We
are needy people. There is nothing wrong
with this. It simply recognizes that we
cannot survive without needing something from outside ourselves. We need nutrition. We need air to breath. We need shelter from an environment that is
not always congenial to our survival. If
these primal, physiological needs are not met, we cannot survive. This is true of us, as it is true of all
living things here on earth.
But
as humans, we need more. Unlike plants
and animals, we can never be completely satisfied; we can never truly thrive,
simply by having our basic physiological needs fulfilled. We need love.

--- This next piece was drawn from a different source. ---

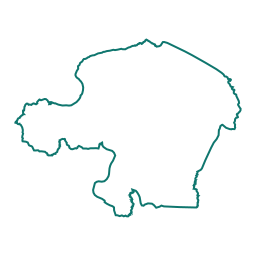 Kinshasa, Kinshasa City, Democratic Republic of the Congo
{"feature_id": "63176286B79360907689545", "entity_name": "Kinshasa", "entity_type": "district", "adm_level": 2, "iso_a3": "COD", "parent_name": "Democratic Republic of the Congo", "parent_adm1": "Kinshasa City", "projection": "mercator", "projection_center": [15.673, -4.477], "detail": "fine", "context": "isolated", "style": "outline", "palette": "teal", "viewbox_px": 256, "rotation_deg": 0, "n_neighbors": 0, "source": "geoboundaries", "source_scale": "gbopen_adm2", "svg_char_len": 5782}
<svg xmlns="http://www.w3.org/2000/svg" viewBox="0 0 256 256"><path d="M232.8,87.1L230.7,86.5L229.6,84.0L228.4,82.8L228.2,82.0L228.5,81.2L229.2,80.7L230.2,80.9L230.8,80.1L230.9,79.7L230.5,79.2L228.0,78.9L227.5,77.4L226.1,76.5L225.0,76.5L224.2,75.8L223.7,74.6L221.6,72.8L216.4,69.2L205.4,62.7L192.1,55.2L184.9,51.4L167.3,42.9L164.1,42.0L162.8,42.1L160.7,45.4L159.2,46.2L156.8,46.6L156.7,46.3L155.6,46.1L155.6,45.6L155.0,45.4L155.0,44.5L154.6,44.2L153.7,44.2L152.8,43.5L152.2,43.5L151.9,43.0L150.7,42.5L149.4,41.3L148.4,41.1L147.7,40.3L146.3,39.6L145.3,40.4L145.4,40.8L144.5,41.8L143.5,41.9L142.8,43.1L142.3,43.2L142.1,43.7L141.5,43.9L140.8,43.1L139.4,43.0L138.8,44.0L137.8,44.1L136.9,45.2L136.5,45.2L135.6,45.7L135.0,45.3L134.2,45.8L132.5,45.9L129.9,47.2L128.5,47.5L125.2,49.3L122.4,49.2L121.3,48.8L117.5,49.7L115.0,50.1L113.3,49.8L109.9,50.7L106.8,51.1L104.3,51.9L103.3,51.9L102.0,52.7L98.1,53.4L94.3,55.2L92.5,55.4L90.1,56.1L89.1,57.0L87.6,57.5L86.7,58.3L85.3,58.9L83.9,59.0L83.2,59.7L82.2,61.5L80.2,62.9L79.4,65.1L78.0,66.2L78.2,68.8L76.8,70.9L75.5,74.1L75.5,75.4L76.1,76.7L76.8,77.6L78.9,79.1L79.9,80.5L80.9,81.4L82.4,83.8L83.2,87.4L83.0,90.2L82.3,93.2L81.7,94.4L80.5,95.5L80.5,96.5L79.9,98.0L78.8,99.6L76.5,102.1L71.3,105.3L69.0,105.6L66.4,105.3L62.4,105.5L58.3,104.6L55.2,103.3L54.5,103.4L51.3,102.1L51.1,102.1L51.6,102.7L51.5,103.3L50.8,103.6L50.6,104.1L50.2,104.1L50.4,103.9L50.1,103.5L49.6,103.3L49.7,103.1L49.3,103.4L49.4,102.8L48.3,102.0L47.6,100.5L45.9,99.1L44.6,99.0L41.2,100.2L40.4,100.1L39.7,99.5L39.2,99.7L37.2,101.9L37.1,103.4L35.8,104.0L36.3,104.1L36.0,104.3L33.8,103.4L32.5,103.8L31.4,104.9L29.6,104.5L28.6,104.8L27.7,103.7L26.5,103.7L25.3,104.9L25.0,106.0L24.5,106.7L24.1,110.4L23.1,110.5L23.0,110.9L23.1,113.3L23.8,114.1L23.3,114.1L22.6,114.7L22.5,115.2L21.8,115.4L20.9,116.1L20.4,116.7L20.7,117.5L20.3,117.1L19.9,117.2L19.8,117.8L18.2,118.4L17.7,119.1L17.7,119.7L16.9,120.5L16.9,121.3L16.1,121.6L16.3,122.1L15.6,122.2L15.4,122.7L16.6,123.1L17.2,123.0L17.6,123.8L18.1,124.1L19.0,124.2L19.5,123.9L19.6,124.3L20.8,124.9L22.2,127.4L22.8,129.9L22.8,131.2L22.5,132.3L23.1,133.6L22.3,136.1L22.2,137.5L22.9,138.3L22.5,139.2L22.4,140.8L22.6,141.3L25.9,141.7L27.8,142.5L28.9,145.1L29.3,145.5L31.5,146.2L32.2,146.7L34.0,150.4L35.2,150.5L37.6,150.3L38.4,150.4L39.4,151.4L41.4,151.3L45.1,151.8L45.8,152.6L47.0,153.2L47.6,154.3L47.4,154.7L48.3,155.4L52.0,155.4L52.0,154.8L52.3,154.7L52.2,155.0L52.7,154.9L53.7,153.9L55.3,153.9L55.2,153.3L57.2,151.9L57.6,150.0L58.2,149.5L58.3,148.7L59.3,148.0L59.7,146.6L59.5,146.2L60.0,146.0L59.7,145.2L60.0,144.9L59.5,144.3L59.8,143.6L59.4,142.5L59.8,142.1L59.3,141.4L60.0,140.5L59.8,140.2L62.4,138.9L63.5,139.1L64.6,138.9L65.0,139.2L65.1,140.5L66.8,142.9L66.6,143.7L67.0,144.8L68.8,145.7L69.2,146.4L69.1,146.8L69.5,147.9L71.1,149.1L72.6,149.2L75.4,148.2L76.4,148.5L77.3,148.0L77.6,147.0L78.9,145.9L81.7,147.2L83.0,148.5L86.3,148.5L88.1,148.9L90.3,148.3L96.5,148.2L98.5,148.5L99.4,145.4L99.3,145.1L99.9,144.5L99.6,144.1L100.0,143.7L100.9,144.1L101.1,143.3L101.8,142.8L101.8,143.5L102.2,143.3L102.4,145.4L103.5,147.0L106.7,149.2L112.2,150.9L114.0,152.7L115.2,155.5L113.0,160.7L111.2,163.4L110.2,165.7L109.5,168.4L109.0,174.2L108.5,176.2L106.8,179.1L104.4,181.2L101.8,181.7L98.6,181.3L96.7,181.8L94.9,183.1L93.1,190.0L93.5,192.7L94.8,195.0L97.2,196.8L102.0,198.8L104.6,200.6L104.8,201.3L104.6,202.2L106.8,203.7L109.9,205.3L112.5,206.2L114.0,207.4L114.1,210.4L115.7,215.2L117.4,215.3L119.7,216.1L121.9,215.4L123.8,216.3L125.6,215.6L126.4,216.2L128.0,216.4L128.5,216.1L128.7,215.1L129.7,215.0L129.8,214.6L130.2,214.6L130.1,214.2L129.9,214.4L129.8,213.9L130.7,213.3L131.1,212.3L131.3,212.5L131.2,211.8L131.6,211.8L131.5,211.1L131.0,210.4L132.2,208.5L131.9,207.7L132.4,207.1L132.0,207.0L132.3,206.7L132.1,206.6L132.5,206.2L132.6,205.4L133.1,205.4L133.5,204.7L133.6,203.9L132.0,202.3L132.2,202.1L131.8,200.9L131.4,200.8L131.7,200.4L131.5,200.2L131.8,200.2L131.7,199.9L131.9,200.1L131.9,199.3L132.2,199.2L131.7,198.1L130.4,197.4L130.0,196.6L130.3,196.5L130.0,196.2L130.2,195.5L129.8,194.9L130.1,194.5L129.8,194.5L130.3,193.9L130.2,193.4L130.7,193.3L130.8,192.9L131.4,192.9L131.6,192.6L132.3,192.8L132.3,192.6L132.8,192.7L133.7,191.9L133.4,191.0L132.5,190.3L132.3,189.6L135.8,190.8L137.2,192.4L138.8,195.1L139.7,197.2L140.7,203.2L141.8,205.4L143.6,205.7L144.7,204.6L148.0,203.4L149.5,203.5L152.0,203.7L153.9,205.1L156.2,207.7L159.6,206.7L161.4,205.6L163.9,206.4L179.6,207.1L196.4,207.5L196.9,207.2L197.0,206.7L197.3,206.7L197.4,206.1L197.9,205.7L197.5,204.6L197.8,204.0L197.5,203.1L197.9,202.6L197.7,202.4L198.3,200.7L198.2,199.8L197.8,199.6L197.7,198.7L197.4,198.5L197.4,197.4L197.8,197.3L197.9,196.2L198.2,196.2L198.4,195.8L198.1,195.6L198.4,195.5L197.9,195.1L197.9,194.7L198.1,194.7L197.7,194.5L198.0,193.7L197.9,193.0L196.5,190.9L196.7,189.6L195.8,189.1L195.0,189.1L194.5,188.6L193.7,188.7L194.2,186.6L193.7,185.7L194.2,185.5L193.9,185.1L194.2,184.3L195.6,183.9L195.6,183.1L195.1,182.7L195.7,181.9L195.7,181.4L195.3,181.3L195.6,180.7L195.1,180.9L195.5,179.7L195.3,178.7L195.7,177.8L196.8,176.6L196.2,175.5L197.2,174.8L197.0,174.1L197.3,174.1L197.1,173.7L197.6,172.2L197.3,171.7L200.7,169.9L201.9,168.5L205.3,160.3L211.1,147.8L213.8,142.6L216.7,139.0L218.6,135.2L218.9,130.0L219.7,128.8L220.4,126.1L221.9,124.9L222.5,124.8L226.1,127.8L229.7,129.1L231.5,129.3L232.0,129.0L234.5,129.1L235.2,127.5L234.9,126.5L235.1,124.6L234.1,122.7L234.9,121.2L235.1,119.1L236.3,117.6L237.2,117.6L237.9,117.2L237.8,116.6L236.8,114.7L236.9,114.2L237.2,113.8L238.2,113.5L238.7,112.5L239.8,111.6L240.5,110.3L240.6,108.7L239.8,107.7L238.1,104.9L238.1,104.3L239.1,103.0L238.8,101.1L236.4,96.1L236.2,94.6L234.5,93.8L233.8,93.0L233.8,91.6L234.4,90.2L234.3,89.8L233.6,89.5L232.9,89.7L231.9,88.8L231.9,88.3L232.8,87.1Z" fill="none" stroke="#0f766e" stroke-width="2"/></svg>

We need to know that we are loved.
Without this knowledge, we live desperate lives, never truly at peace no
matter how well we can feed ourselves and shelter ourselves from the elements.
St.
Augustine, whose feast we celebrate today, understood this deeply. He spent many years restlessly searching for
love, and only found it when he recognized the love that God had for him. He describes this revelation in the opening
of his autobiography, “Confessions” – “You have made us for yourself, O Lord,
and our hearts are restless until they rest in you.”
St.
John describes this love eloquently in today’s passage from his first letter
(1 Jn 4:7-16). This is a love so great
that God gave us his Son as an offering for our sins. This is a love so great that God gives us his
Spirit that we might know that he dwells in us, empowering us to love as he
loves us. This love is pure gift, as it
is the very essence of God. God is
love. There is nothing we need do but
accept it.
Yet,
we forget that it was a gift. Our pride kicks
in, telling us that we have worked so hard and so well that we have earned this
love; we deserve this love. From there, it is a simple step to
believe that we are somehow more deserving, somehow more good, somehow more
holy, somehow more loved and more exalted, just somehow more than other people
who are obviously somewhat less.
And
when we fall into this trap – the snare of the devil – when we start
believing that the titles we bestow on ourselves make us more exalted than
others, we have refused God’s great gift of love. We become like the pagans or the Pharisees
and scribes who Jesus is castigating in our passage this morning (Mt 23). We love only those who love us; we hate those
who hate us; we may even kill those who threaten us in any way. We reject the universal brotherhood and
sisterhood that Jesus calls each of us to live in. We choose hell – living with eternal anxiety
and dissatisfaction – when God offers us salvation – living with the
unconditional love, eternal peace and absolute joy that Jesus won for us by
humbling becoming one of us and that God continues to give us this day through
his Holy Spirit.
Reject
pride and humbly accept this amazing gift.
Love unconditionally and universally as God loves all of his creation. See in each and every person one whom Jesus
was born for and one whom Jesus died for, as he was born and died for me, as he
was born and died for you.
Only
in this humility, can we recognize and realize the exaltation that God desires
for every one of us. Only by resting in
him are our deepest needs fulfilled.